Kronika

Ratusan “Mata Sakti” Pantau Situasi Jalan 24 Jam Nonstop, Berwisata di DIY Makin Menyenangkan

43
×

Ratusan “Mata Sakti” Pantau Situasi Jalan 24 Jam Nonstop, Berwisata di DIY Makin Menyenangkan

Sebarkan artikel ini
MATA SAKTI: Layanan berbasis CCTV ini untuk mendukung informasi lalu lintas, membantu mobilitas masyarakat, serta menyediakan akses informasi publik agar masyarakat mudah memantau kondisi jalan. (jogjaprov.go.id)

Yogyakarta, ZonaJogja.Com –  Liburan di tempat wisata di Daerah Istimewa Yogyakarta semakin menyenangkan.

Para wisatawan bisa mengakses layanan CCTV untuk memantau lalu-lintas, termasuk kondisi di tempat wisata.

Pemprov DIY terus menambah pemasangan closed circuit television (CCTV) yang tersebar di  Kota Yogyakarta, Sleman, Bantul, Kulon Progo dan Gunungkidul.

Hingga Februari 2025 , sebanyak 374 CCTV dipasang di  tempat pariwisata dan titik-titik keramaian di wilayah DIY. Jumlah tersebut merupakan akumulasi dari ratusan CCTV yang dikelola  kota dan kabupaten.

Ratusan CCTV  yang on selama 24 jam itu terhubung dengan sistem Smart Province DIY.

Nah, perangkat  CCTV  yang dipasang di jalan nasional, jalan provinsi, jalan kota dan jalan kabupaten yang dibiayai Dana Keistimewaan diberi nama “Mata Sakti”.

Pengelola “Mata Sakti” adalah Dinas Komunikasi dan Informatika DIY.

Pemantau Itu Bernama “Mata Sakti”

REALTIME: Pantau berbagai sudut Daerah Istimewa Yogyakarta secara realtime dengan jaringan CCTV terlengkap untuk pengalaman yang lebih mudah dan praktis. (https://jogjaprov.go.id/cctv)

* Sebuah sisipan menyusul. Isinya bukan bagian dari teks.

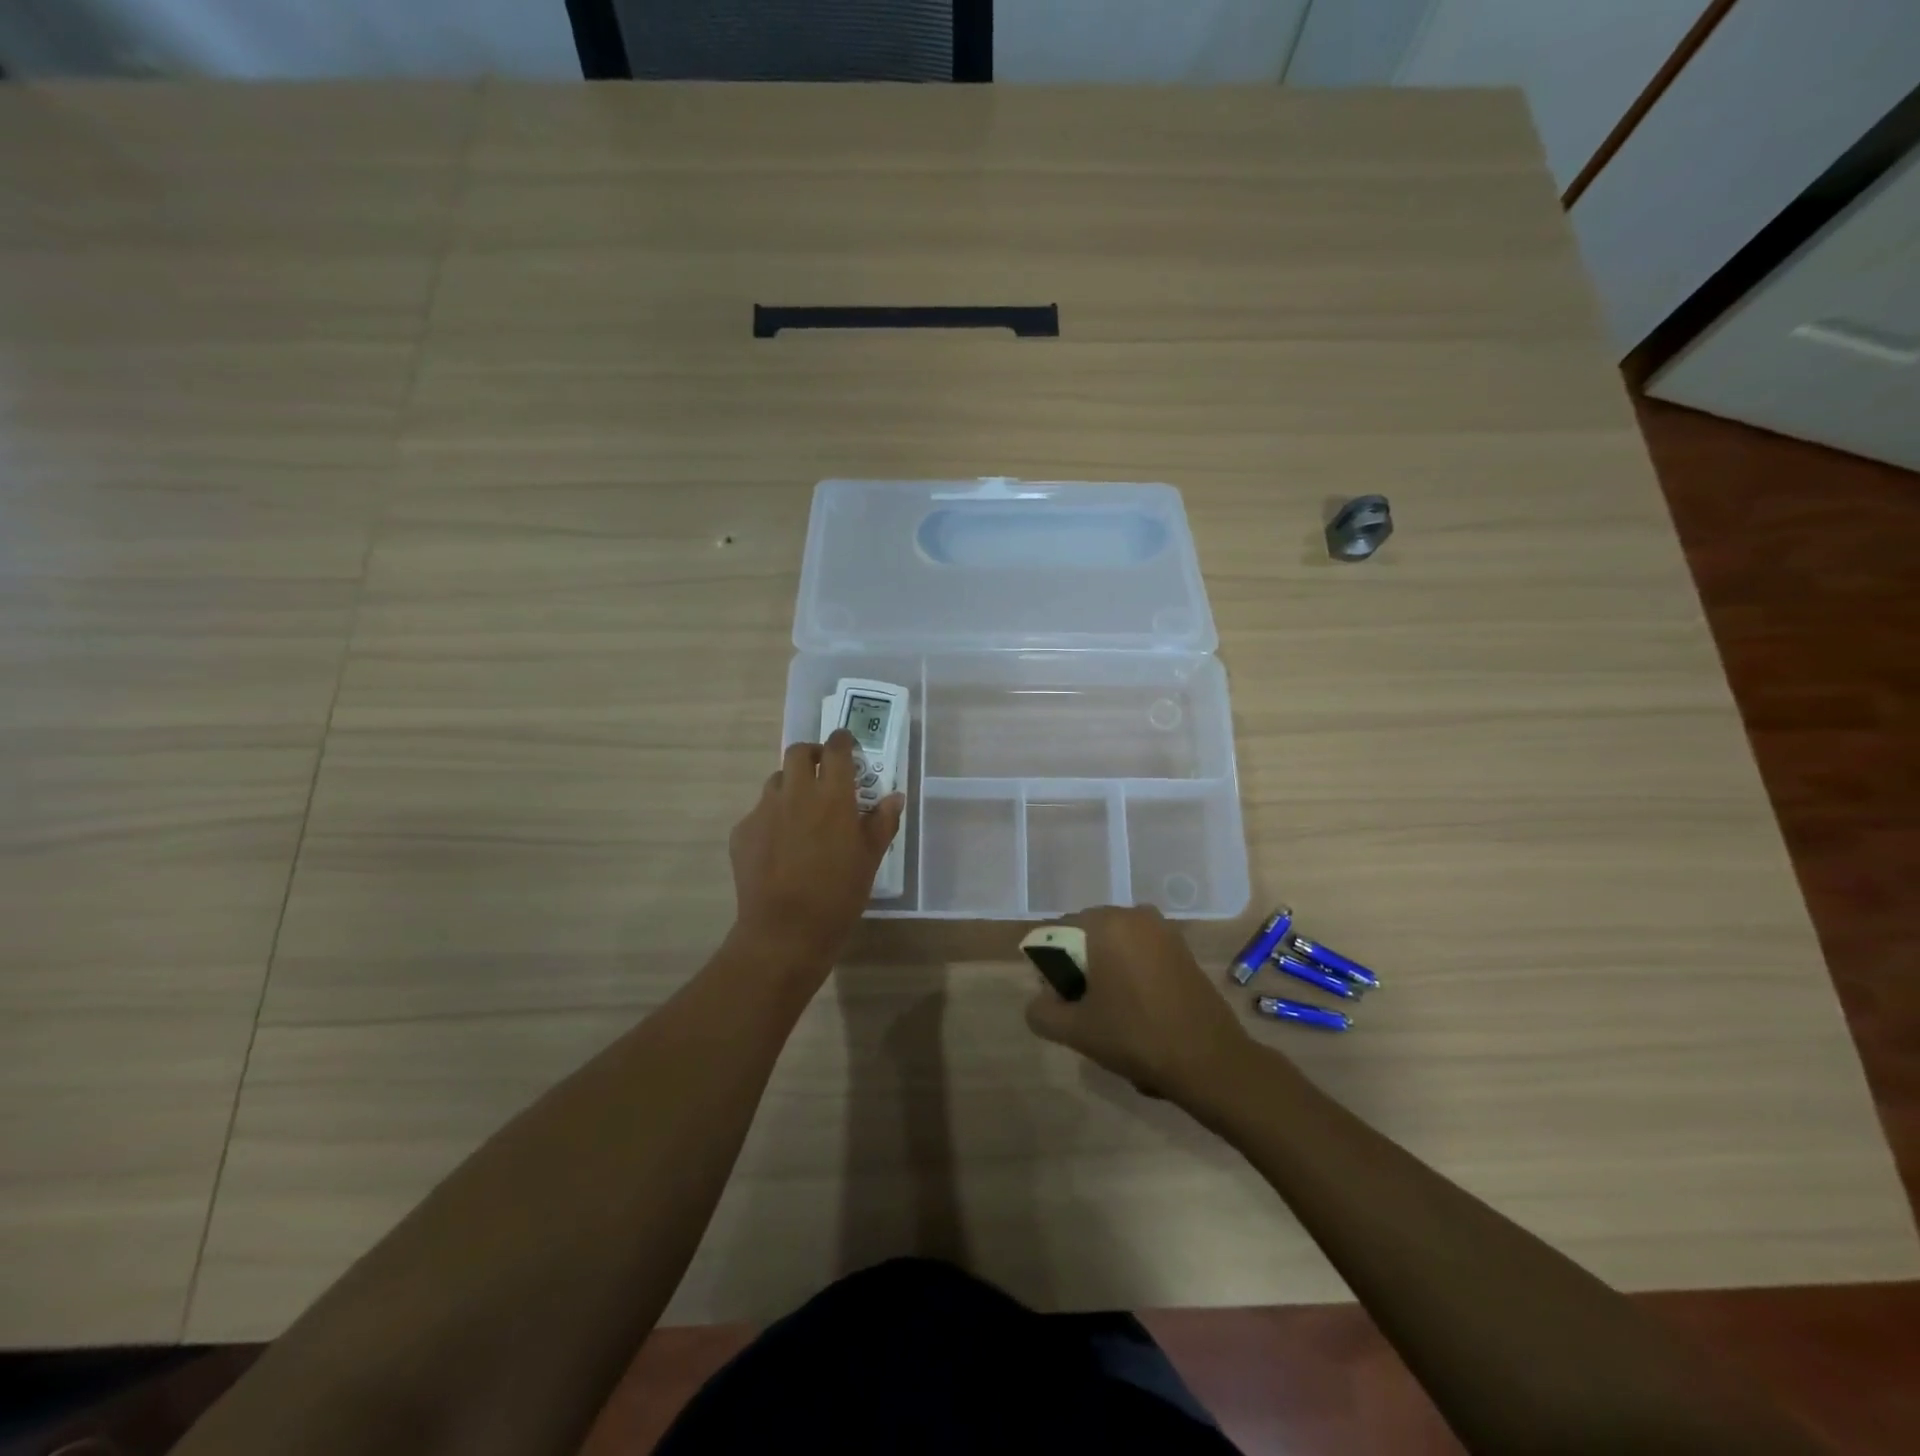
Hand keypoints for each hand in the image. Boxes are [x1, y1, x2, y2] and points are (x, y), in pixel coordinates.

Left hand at [729, 731, 904, 971]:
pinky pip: (759, 812)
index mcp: (832, 795)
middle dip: (812, 755)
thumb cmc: (838, 895)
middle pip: (798, 752)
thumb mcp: (870, 859)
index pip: (836, 749)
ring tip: (802, 811)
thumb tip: (893, 798)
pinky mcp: (743, 831)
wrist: (785, 931)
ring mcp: (764, 810)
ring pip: (776, 781)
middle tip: (823, 772)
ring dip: (791, 785)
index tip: (847, 744)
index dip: (842, 741)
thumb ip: (882, 822)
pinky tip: (780, 846)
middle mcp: (795, 793)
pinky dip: (773, 818)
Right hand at [1024, 905, 1255, 1102]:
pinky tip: (1139, 1008)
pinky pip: (1141, 951)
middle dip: (1079, 966)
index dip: (1051, 966)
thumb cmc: (1136, 1037)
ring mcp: (1163, 930)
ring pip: (1115, 945)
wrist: (1210, 1060)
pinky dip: (1131, 971)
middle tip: (1084, 1008)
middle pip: (1087, 935)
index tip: (1061, 1000)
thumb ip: (1042, 1011)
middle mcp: (1134, 915)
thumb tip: (1039, 1000)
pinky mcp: (1182, 949)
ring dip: (1106, 970)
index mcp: (1106, 924)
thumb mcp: (1076, 1030)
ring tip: (1113, 1011)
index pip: (1058, 932)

Apa itu “Mata Sakti”? Layanan berbasis CCTV ini untuk mendukung informasi lalu lintas, membantu mobilitas masyarakat, serta menyediakan akses informasi publik agar masyarakat  mudah memantau kondisi jalan.

Sistem dalam “Mata Sakti” juga dilengkapi teknologi pengenal wajah (face recognition) dan terhubung dengan Back Office Smart Province DIY di Kompleks Kepatihan Yogyakarta.

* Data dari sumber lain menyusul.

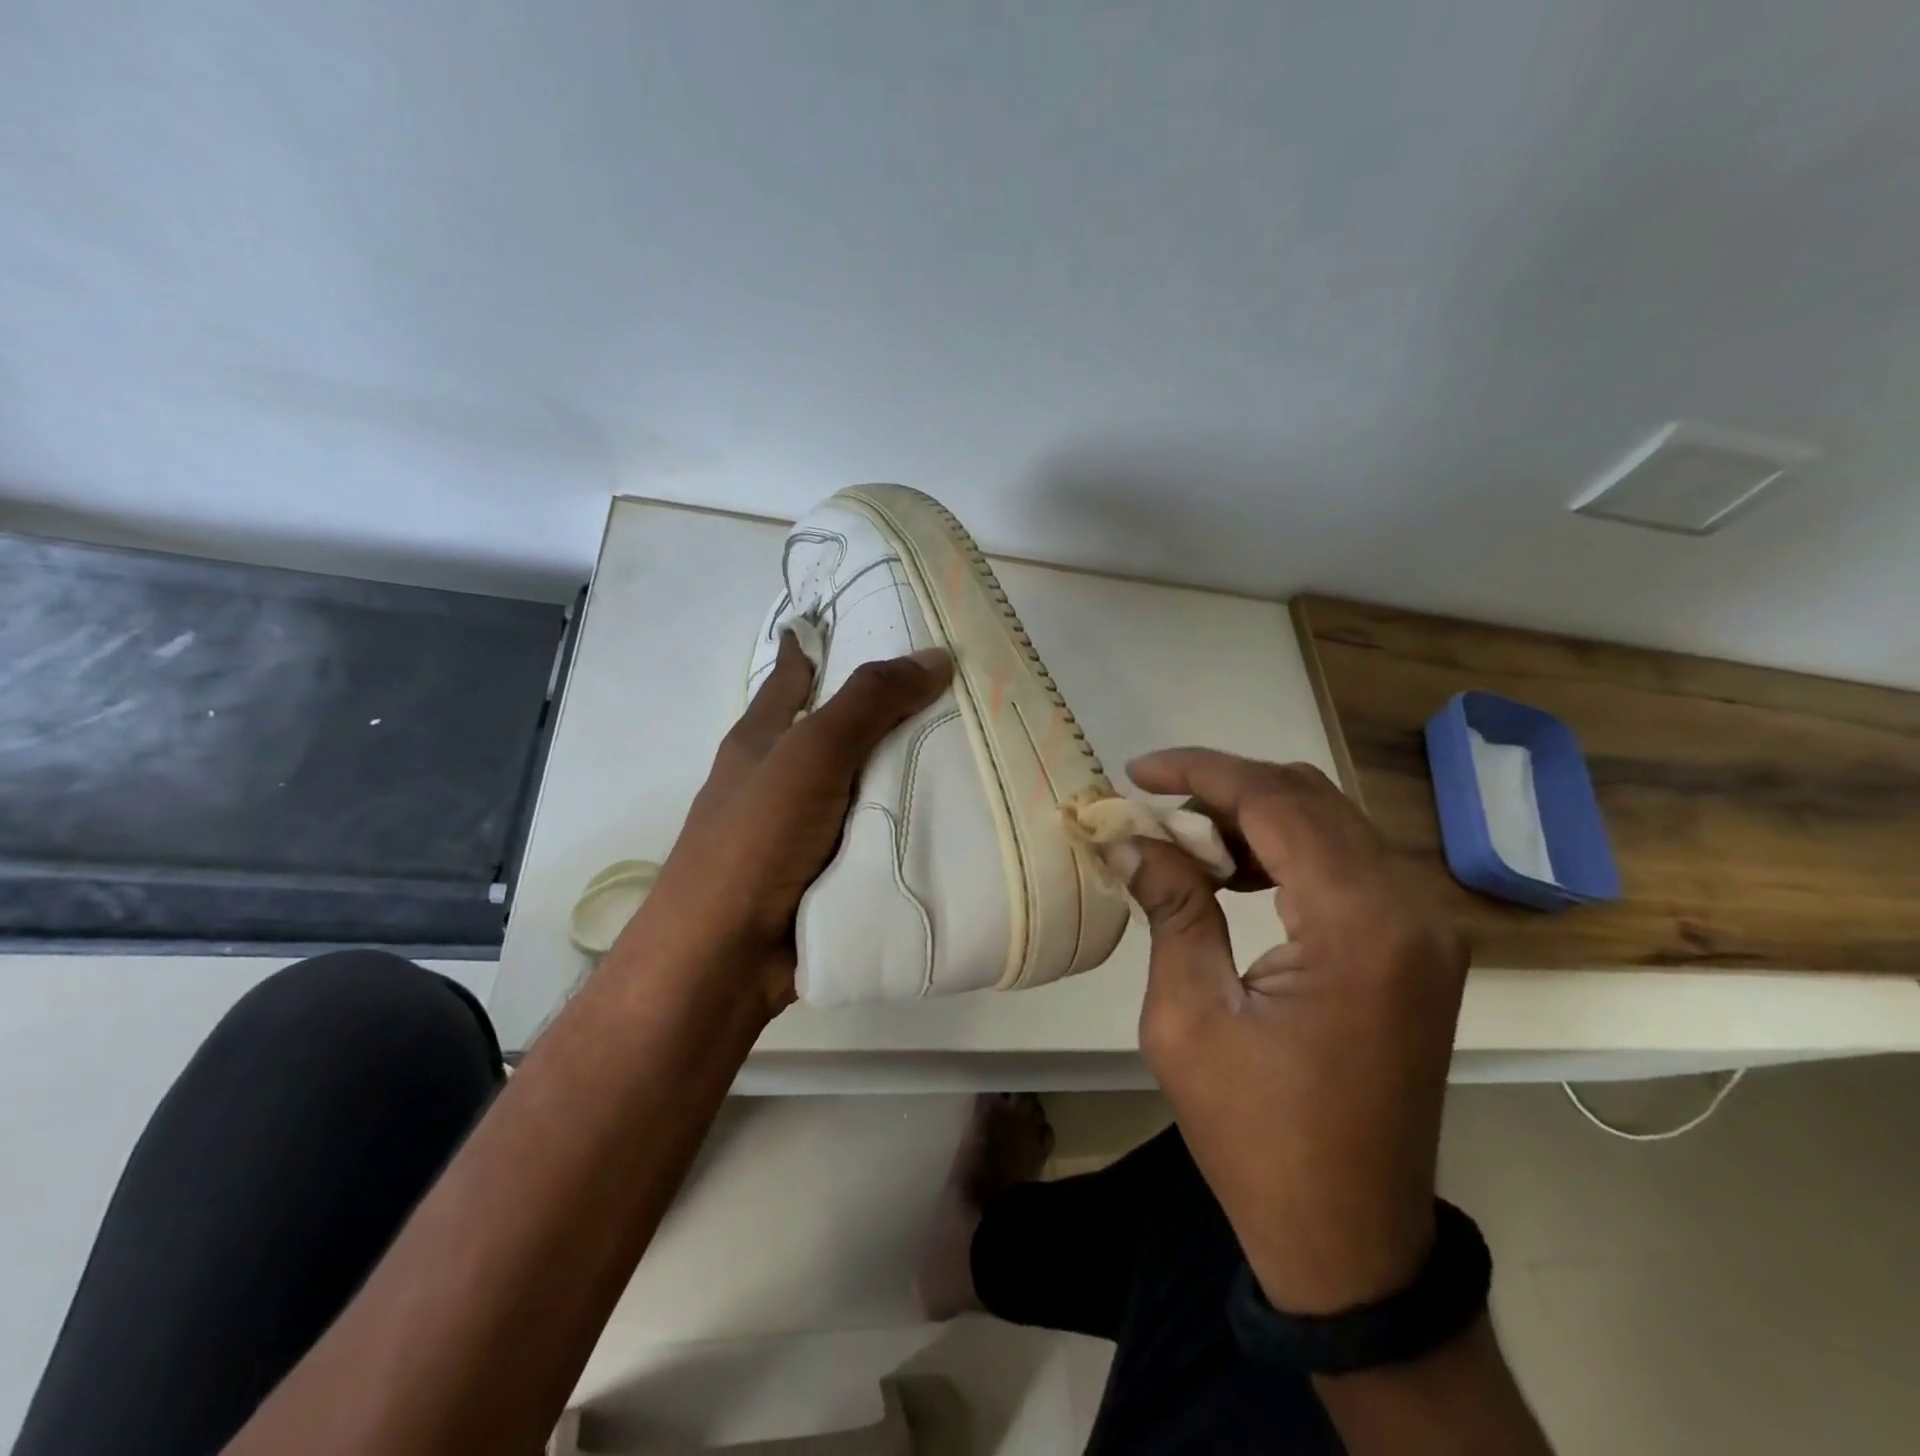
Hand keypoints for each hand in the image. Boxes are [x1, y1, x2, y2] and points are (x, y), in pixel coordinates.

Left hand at [616, 631, 951, 1015]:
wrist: (725, 959)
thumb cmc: (755, 840)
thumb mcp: (810, 755)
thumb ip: (868, 703)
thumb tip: (934, 656)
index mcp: (762, 739)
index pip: (792, 676)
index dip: (816, 646)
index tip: (863, 623)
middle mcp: (781, 778)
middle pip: (840, 731)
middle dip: (888, 711)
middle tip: (958, 690)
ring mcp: (804, 830)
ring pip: (864, 785)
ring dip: (906, 771)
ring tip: (973, 748)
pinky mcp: (828, 873)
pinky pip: (877, 834)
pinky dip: (909, 823)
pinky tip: (955, 817)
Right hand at [1120, 749, 1469, 1314]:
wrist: (1348, 1239)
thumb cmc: (1256, 1136)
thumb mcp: (1189, 1017)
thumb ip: (1171, 908)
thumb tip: (1131, 837)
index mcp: (1360, 928)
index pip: (1278, 802)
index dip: (1202, 773)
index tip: (1139, 771)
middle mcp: (1411, 911)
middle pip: (1312, 800)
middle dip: (1226, 787)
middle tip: (1155, 804)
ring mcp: (1423, 930)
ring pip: (1332, 825)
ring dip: (1255, 816)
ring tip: (1184, 837)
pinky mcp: (1415, 949)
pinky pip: (1346, 866)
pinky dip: (1285, 850)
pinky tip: (1233, 870)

Harapannya, fasilitas “Mata Sakti” semakin memudahkan masyarakat dan para wisatawan memantau kondisi lalu-lintas secara online saat hendak liburan ke DIY, terutama saat-saat antrian panjang pada hari libur.

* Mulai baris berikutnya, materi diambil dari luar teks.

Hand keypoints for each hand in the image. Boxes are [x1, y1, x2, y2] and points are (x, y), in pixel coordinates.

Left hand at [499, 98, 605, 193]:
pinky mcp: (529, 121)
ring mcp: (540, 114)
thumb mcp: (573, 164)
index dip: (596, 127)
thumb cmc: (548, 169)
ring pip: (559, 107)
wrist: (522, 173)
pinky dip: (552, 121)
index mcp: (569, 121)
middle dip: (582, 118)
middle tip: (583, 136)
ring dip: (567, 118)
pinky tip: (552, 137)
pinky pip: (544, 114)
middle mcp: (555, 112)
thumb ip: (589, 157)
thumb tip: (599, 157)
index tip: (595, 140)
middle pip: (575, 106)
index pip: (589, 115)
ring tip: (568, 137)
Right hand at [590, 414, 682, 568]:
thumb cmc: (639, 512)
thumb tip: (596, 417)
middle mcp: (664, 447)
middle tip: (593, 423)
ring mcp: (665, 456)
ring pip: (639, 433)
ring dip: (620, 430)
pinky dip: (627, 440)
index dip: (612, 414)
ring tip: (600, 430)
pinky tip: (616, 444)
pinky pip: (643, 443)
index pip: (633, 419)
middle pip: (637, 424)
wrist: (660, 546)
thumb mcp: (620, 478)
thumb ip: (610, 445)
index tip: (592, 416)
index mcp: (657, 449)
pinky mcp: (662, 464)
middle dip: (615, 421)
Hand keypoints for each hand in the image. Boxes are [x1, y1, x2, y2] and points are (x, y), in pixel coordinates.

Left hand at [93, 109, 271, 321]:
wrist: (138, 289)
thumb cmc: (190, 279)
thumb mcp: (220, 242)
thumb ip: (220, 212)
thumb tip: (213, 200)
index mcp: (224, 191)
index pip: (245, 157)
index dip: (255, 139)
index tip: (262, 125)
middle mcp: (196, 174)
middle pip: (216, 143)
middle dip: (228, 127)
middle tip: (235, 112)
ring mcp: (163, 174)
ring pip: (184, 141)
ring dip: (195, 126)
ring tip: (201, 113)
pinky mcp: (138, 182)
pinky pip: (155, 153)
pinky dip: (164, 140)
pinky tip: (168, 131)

Hingga tahun 2026, pemasangan CCTV yang dibiayai Dana Keistimewaan sebanyak 22 titik. Tersebar di wilayah DIY.

Meliputi Kota Yogyakarta di Alun-alun Selatan, Tugu, Simpang Tugu, Stasiun Tugu, Jalan Pasar Kembang, Plaza Malioboro, Depan Pasar Beringharjo, dan Nol Kilometer.

Di Sleman, CCTV dipasang di Museum Gunung Merapi, Candi Prambanan, Tebing Breksi, Candi Sari, Bukit Klangon, Gunung Ngglanggeran, Embung Tambakboyo, Candi Ijo, dan Candi Ratu Boko.

Sedangkan di Bantul, CCTV dipasang  di Parangtritis,  Kebun Buah Mangunan. Di Gunungkidul, CCTV dapat ditemui di Pantai Baron, Pantai Pandansari, dan Pantai Sadeng.

Fasilitas CCTV membuat wisatawan yang ingin liburan semakin mudah mengetahui kondisi lalu-lintas yang akan dituju melalui “Mata Sakti”.

Selain tempat wisata, CCTV “Mata Sakti” dipasang di persimpangan dan ruas jalan yang rawan macet.